(Beginning of Records for the exercise)

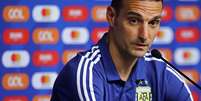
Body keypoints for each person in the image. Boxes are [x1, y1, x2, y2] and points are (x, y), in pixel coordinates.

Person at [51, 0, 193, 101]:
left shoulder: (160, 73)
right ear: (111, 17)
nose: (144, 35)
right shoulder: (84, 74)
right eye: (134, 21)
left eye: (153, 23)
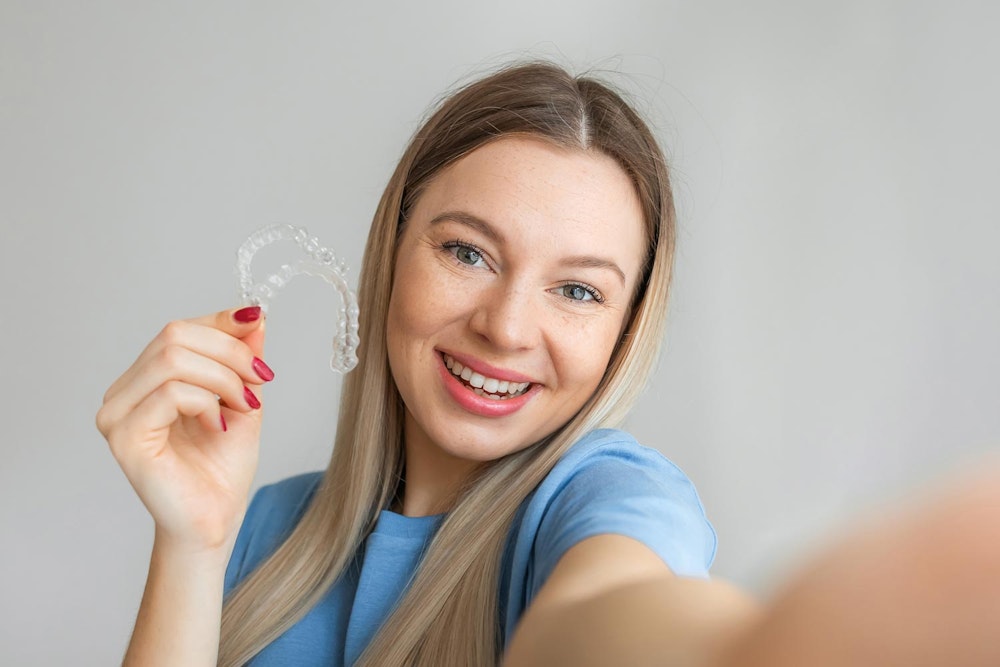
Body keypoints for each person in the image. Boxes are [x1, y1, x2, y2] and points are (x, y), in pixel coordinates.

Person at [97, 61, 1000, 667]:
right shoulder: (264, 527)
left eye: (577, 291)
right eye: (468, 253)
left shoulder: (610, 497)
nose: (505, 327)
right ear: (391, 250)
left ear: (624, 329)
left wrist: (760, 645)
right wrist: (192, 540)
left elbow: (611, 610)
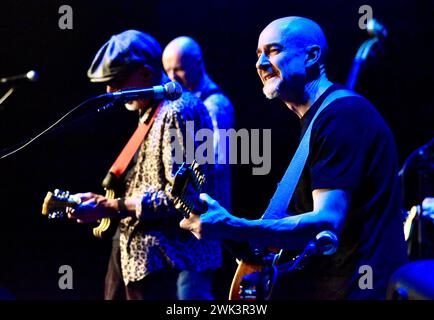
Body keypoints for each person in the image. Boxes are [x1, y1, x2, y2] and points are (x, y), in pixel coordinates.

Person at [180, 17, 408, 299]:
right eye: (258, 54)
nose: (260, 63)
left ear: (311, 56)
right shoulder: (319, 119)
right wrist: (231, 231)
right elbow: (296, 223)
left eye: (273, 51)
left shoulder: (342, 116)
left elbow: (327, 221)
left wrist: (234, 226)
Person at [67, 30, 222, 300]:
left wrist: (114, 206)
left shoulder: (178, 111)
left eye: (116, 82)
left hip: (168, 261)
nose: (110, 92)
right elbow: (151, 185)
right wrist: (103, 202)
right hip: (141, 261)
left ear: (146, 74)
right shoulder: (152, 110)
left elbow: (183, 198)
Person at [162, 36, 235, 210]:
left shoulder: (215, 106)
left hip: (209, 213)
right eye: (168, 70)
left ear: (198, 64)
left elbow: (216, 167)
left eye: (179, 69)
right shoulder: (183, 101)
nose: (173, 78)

(End of Records for the exercise)
(Beginning of Records for the exercise)

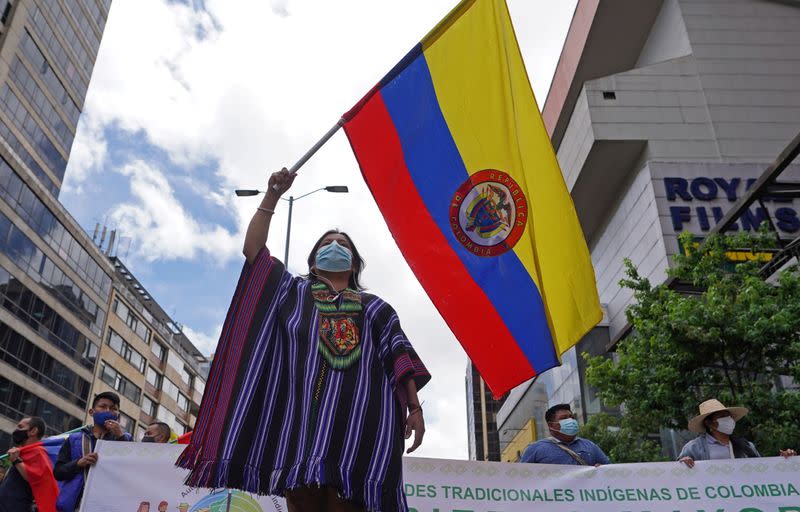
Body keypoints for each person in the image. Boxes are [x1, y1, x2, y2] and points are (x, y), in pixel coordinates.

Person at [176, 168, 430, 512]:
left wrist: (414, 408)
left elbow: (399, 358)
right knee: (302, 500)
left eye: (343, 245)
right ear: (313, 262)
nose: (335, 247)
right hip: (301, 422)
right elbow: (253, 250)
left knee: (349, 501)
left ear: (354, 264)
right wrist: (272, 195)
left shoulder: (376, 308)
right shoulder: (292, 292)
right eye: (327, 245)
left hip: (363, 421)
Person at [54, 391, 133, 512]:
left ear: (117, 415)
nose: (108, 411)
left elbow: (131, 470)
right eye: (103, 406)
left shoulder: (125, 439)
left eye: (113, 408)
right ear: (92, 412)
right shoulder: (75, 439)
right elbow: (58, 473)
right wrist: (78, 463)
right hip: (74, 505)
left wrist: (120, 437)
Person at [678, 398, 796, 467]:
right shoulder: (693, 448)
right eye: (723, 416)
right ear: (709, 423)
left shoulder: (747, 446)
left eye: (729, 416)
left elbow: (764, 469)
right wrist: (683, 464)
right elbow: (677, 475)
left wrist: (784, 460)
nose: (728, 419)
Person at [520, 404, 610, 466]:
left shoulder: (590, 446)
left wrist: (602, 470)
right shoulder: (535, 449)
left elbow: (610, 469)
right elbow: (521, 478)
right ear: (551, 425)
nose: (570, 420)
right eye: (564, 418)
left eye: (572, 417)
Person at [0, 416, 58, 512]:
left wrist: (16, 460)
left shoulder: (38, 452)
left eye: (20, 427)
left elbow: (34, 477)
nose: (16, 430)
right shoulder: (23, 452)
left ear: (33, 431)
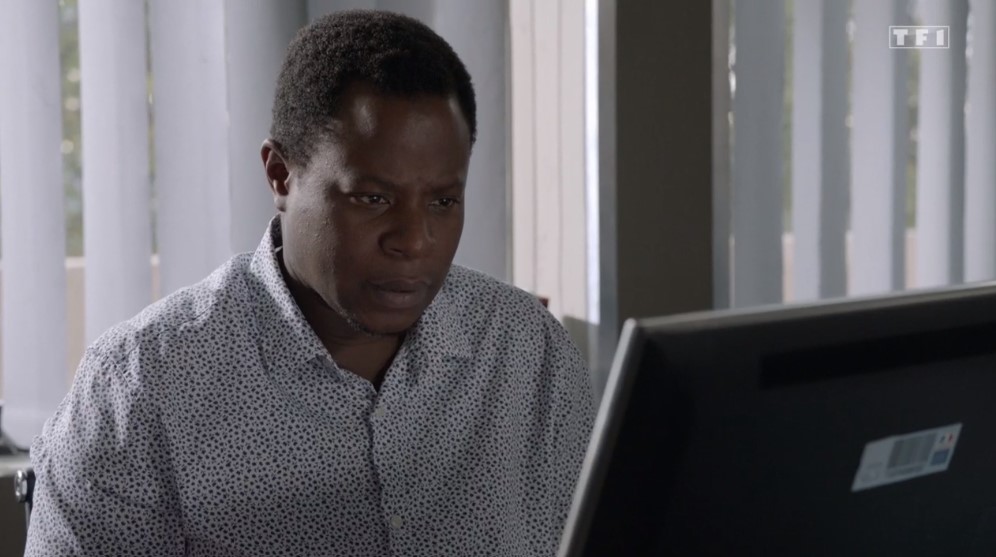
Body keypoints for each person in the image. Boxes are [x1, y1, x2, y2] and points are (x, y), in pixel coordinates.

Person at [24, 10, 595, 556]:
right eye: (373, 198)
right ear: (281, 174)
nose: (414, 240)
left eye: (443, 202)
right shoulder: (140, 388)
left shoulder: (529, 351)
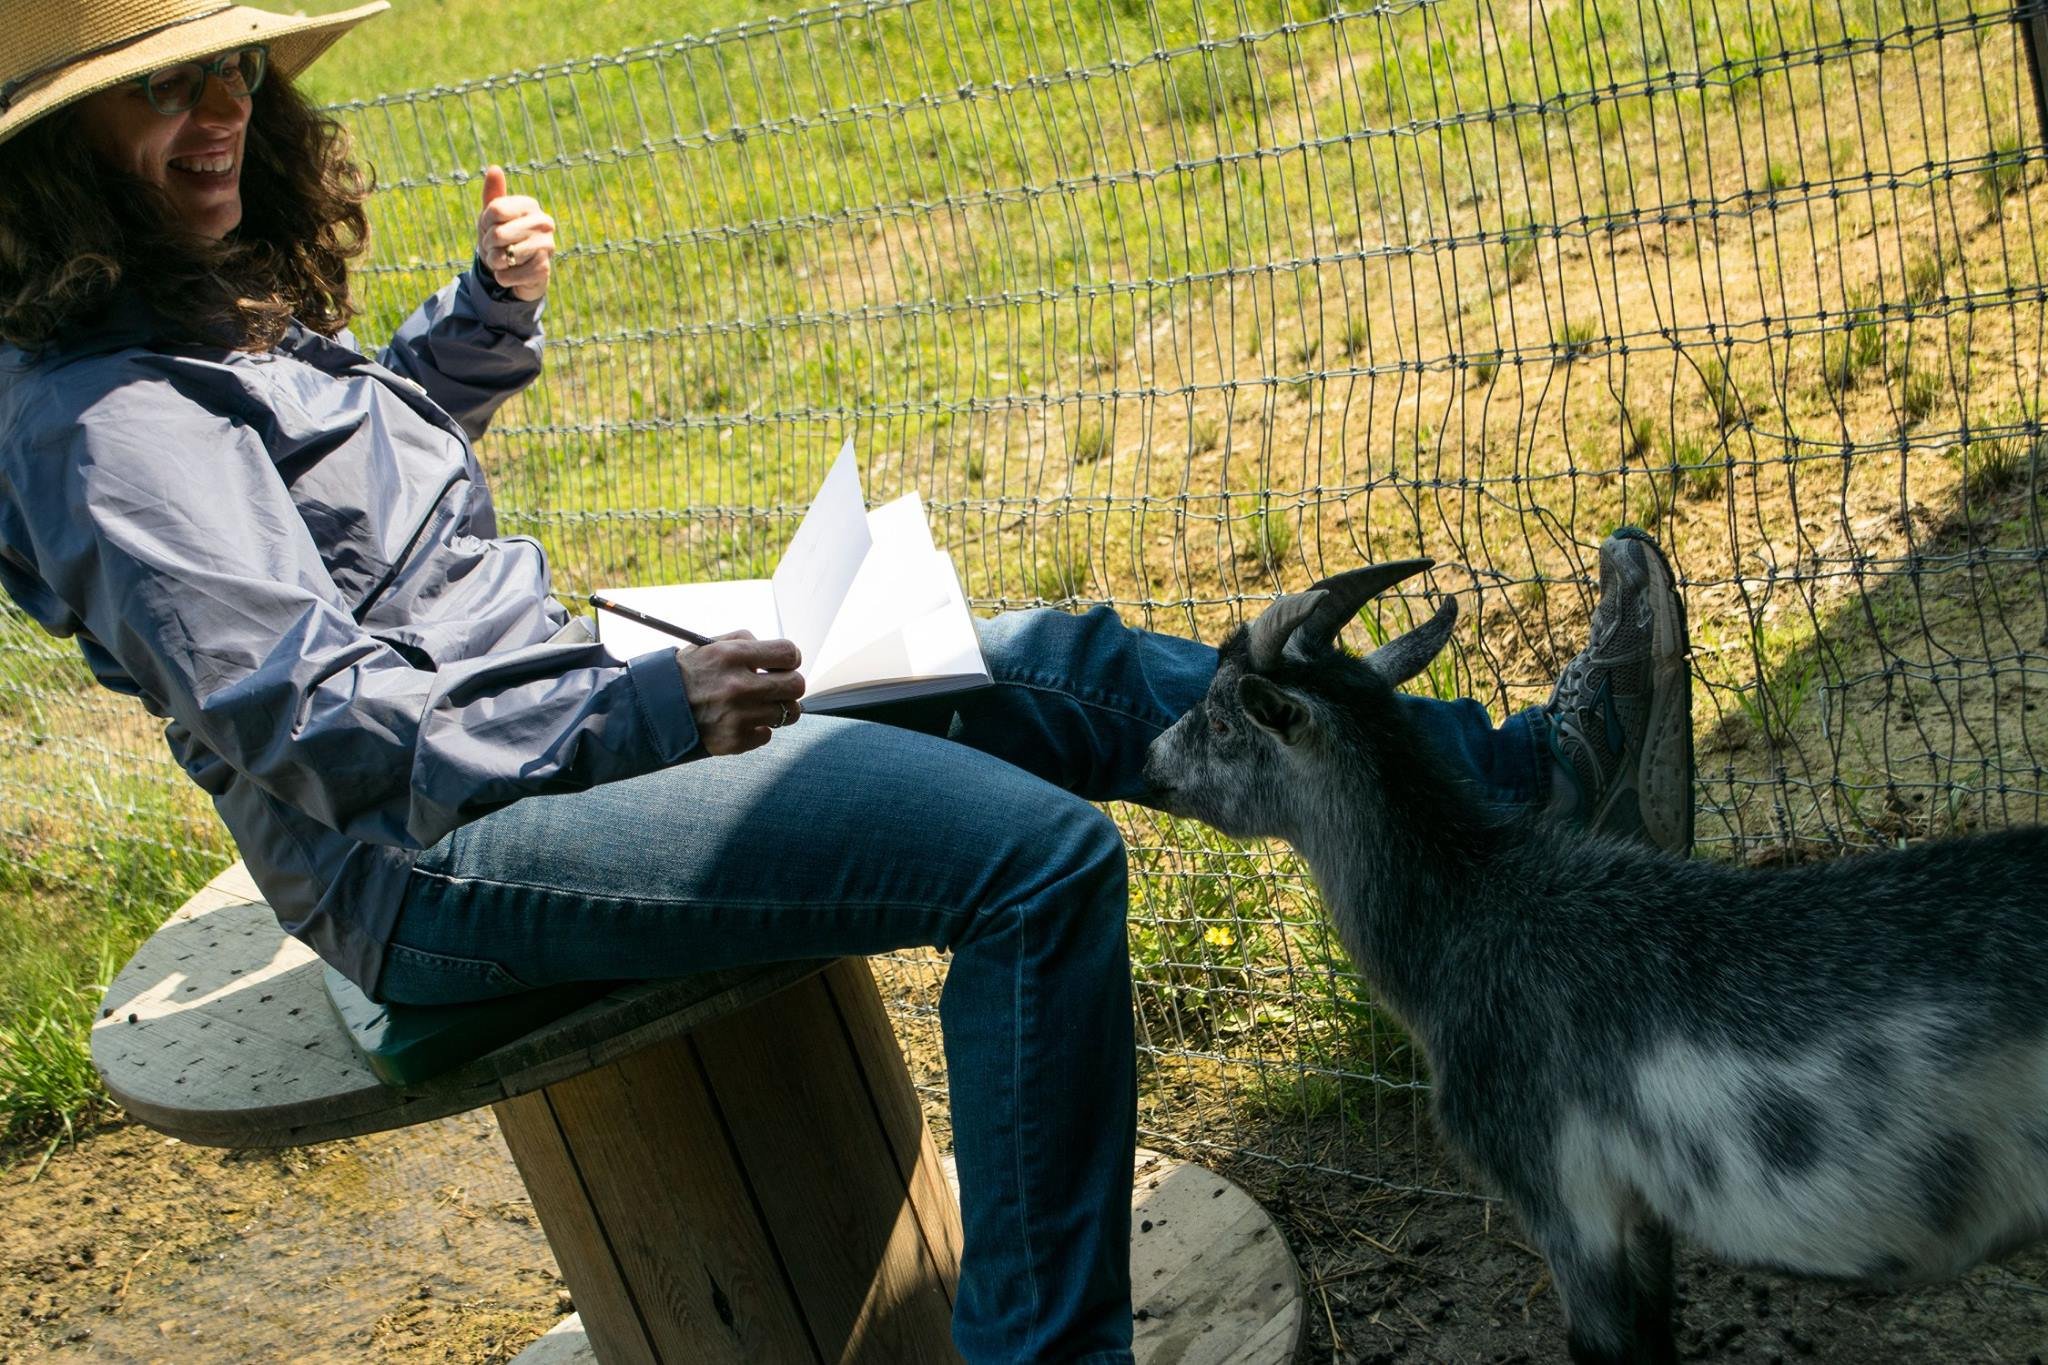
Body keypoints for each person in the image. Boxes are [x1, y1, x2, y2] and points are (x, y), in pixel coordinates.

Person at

(End of Records for the exercise)
(Beginning of Records for the exercise)

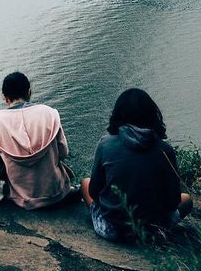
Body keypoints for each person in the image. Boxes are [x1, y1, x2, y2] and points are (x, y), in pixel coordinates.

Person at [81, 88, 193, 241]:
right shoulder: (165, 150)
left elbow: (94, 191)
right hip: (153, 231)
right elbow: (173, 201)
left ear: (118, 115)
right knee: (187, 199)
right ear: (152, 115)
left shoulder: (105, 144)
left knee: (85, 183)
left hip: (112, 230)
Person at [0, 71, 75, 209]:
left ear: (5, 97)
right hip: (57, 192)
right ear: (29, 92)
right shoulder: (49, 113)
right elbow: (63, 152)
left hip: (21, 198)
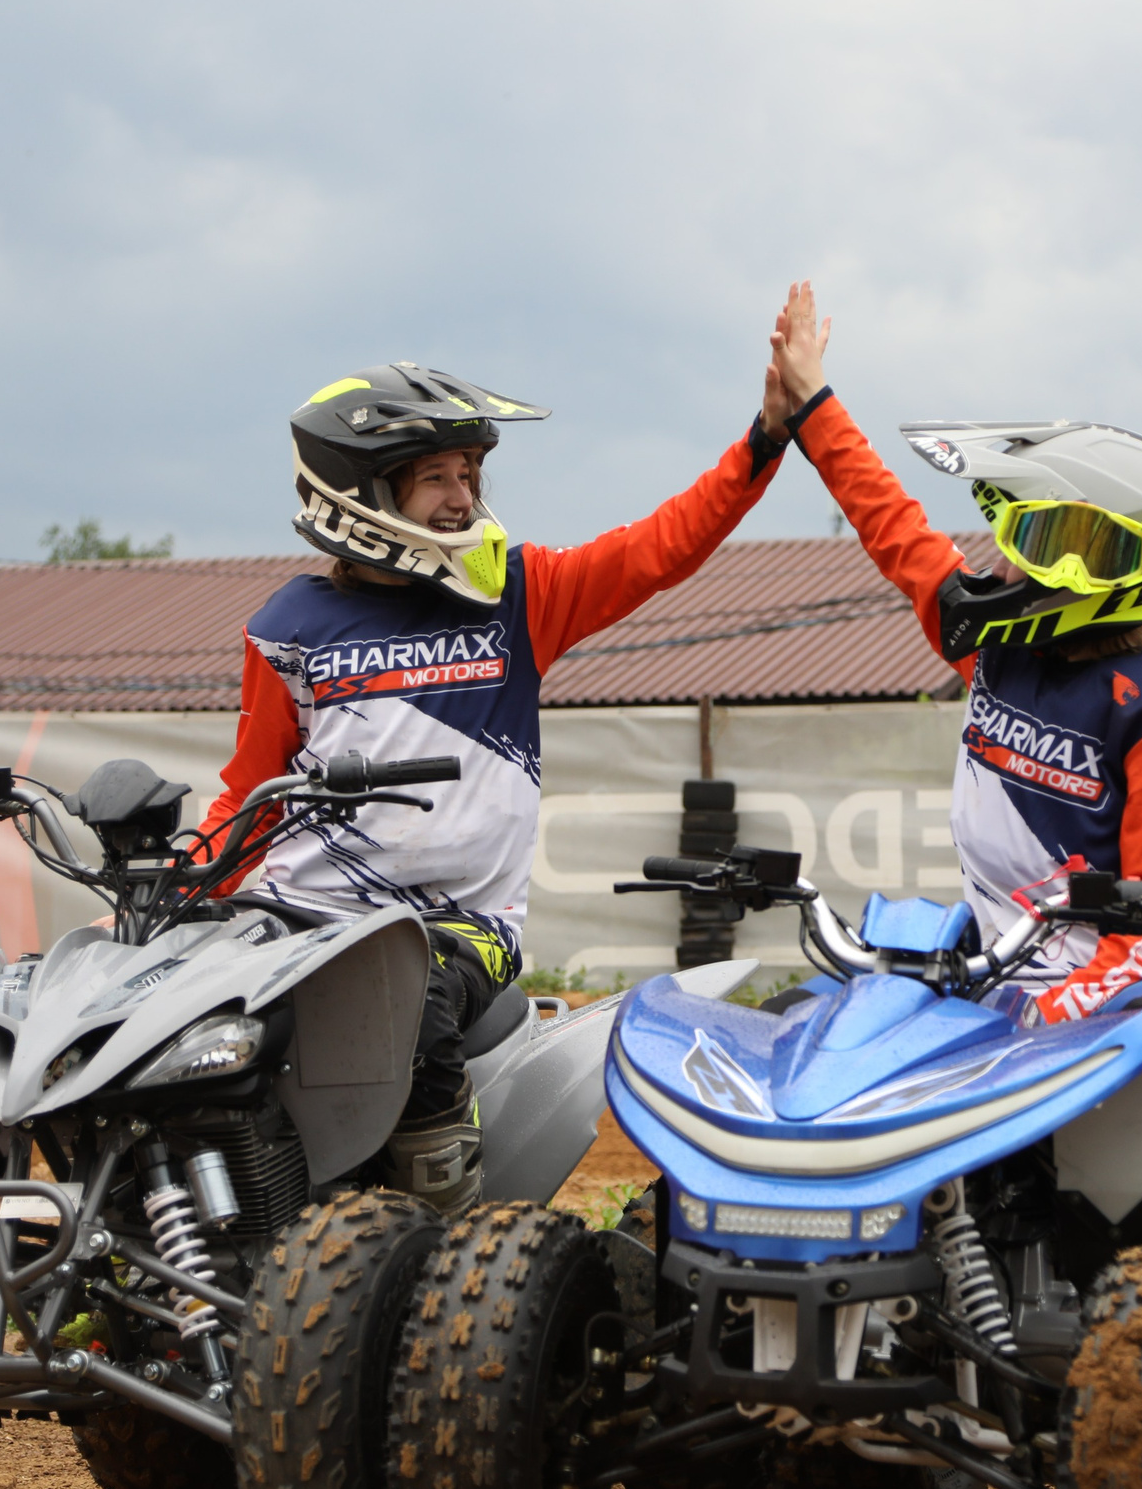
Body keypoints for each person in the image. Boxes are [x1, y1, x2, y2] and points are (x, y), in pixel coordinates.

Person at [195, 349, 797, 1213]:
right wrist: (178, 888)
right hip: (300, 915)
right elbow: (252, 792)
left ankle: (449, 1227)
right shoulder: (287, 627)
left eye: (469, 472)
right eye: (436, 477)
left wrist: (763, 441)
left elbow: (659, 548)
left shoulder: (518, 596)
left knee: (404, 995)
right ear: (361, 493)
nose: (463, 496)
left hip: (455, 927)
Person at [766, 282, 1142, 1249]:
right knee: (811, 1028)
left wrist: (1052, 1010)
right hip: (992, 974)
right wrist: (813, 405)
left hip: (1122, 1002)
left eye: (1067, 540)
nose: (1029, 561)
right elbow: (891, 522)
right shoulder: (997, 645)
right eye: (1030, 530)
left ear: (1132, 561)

(End of Records for the exercise)

#### What you are asked to do
Would you copy out exactly the lines above that start at the one containing "left shoulder: (215, 106)" and end at the one containing "nose: (173, 78)", inclusive?

#### Task result
left shoulder: (215, 106)
left hip: (209, 213)
right eye: (168, 70)
left ear: (198, 64)
left elbow: (216, 167)
left eye: (179, 69)
right shoulder: (183, 101)
nose: (173, 78)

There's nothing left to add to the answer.